When the records are reproduced, each one must match exactly, and no picture may be kept.

• **Per-instance keypoint data**:
========

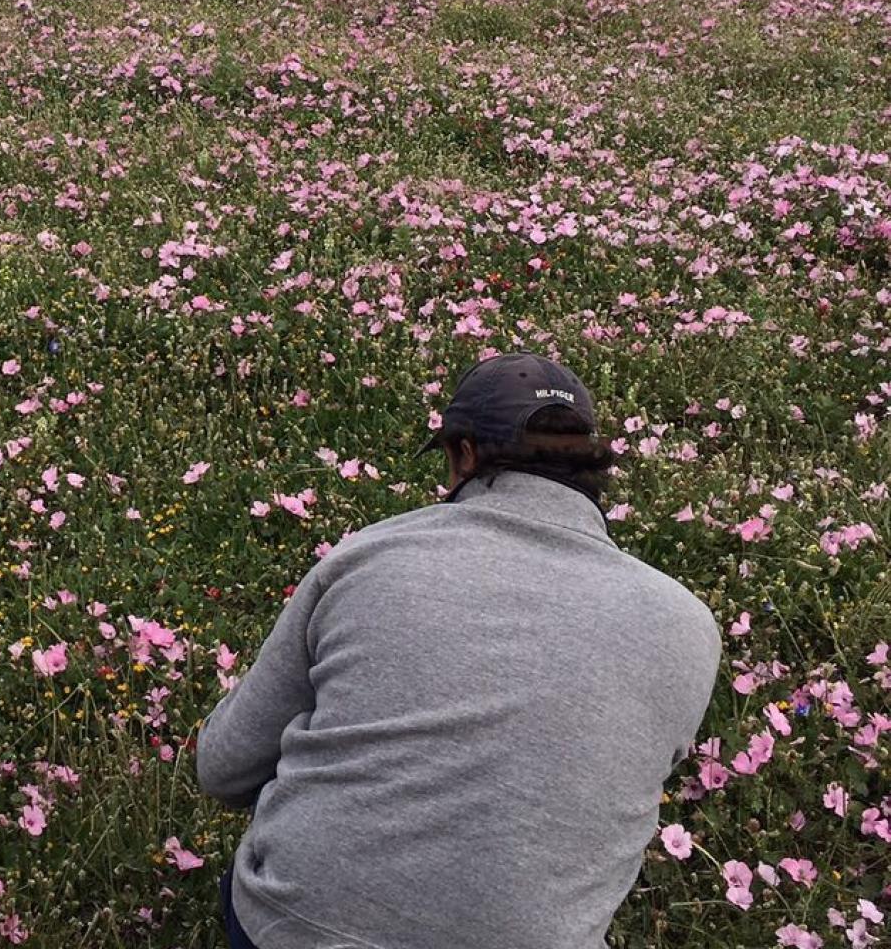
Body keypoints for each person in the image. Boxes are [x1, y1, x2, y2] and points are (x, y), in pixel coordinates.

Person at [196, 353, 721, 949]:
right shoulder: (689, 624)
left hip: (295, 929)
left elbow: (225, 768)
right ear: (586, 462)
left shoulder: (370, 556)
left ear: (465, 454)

========

• **Reply**:
Body keypoints for each person in the image. Boxes are [x1, y1, x2, y2] and points are (x, y), in pixel coordinates.

Person at [196, 353, 721, 949]:
right shoulder: (689, 624)
left hip: (295, 929)
left elbow: (225, 768)
right ear: (586, 462)
left shoulder: (370, 556)
left ear: (465, 454)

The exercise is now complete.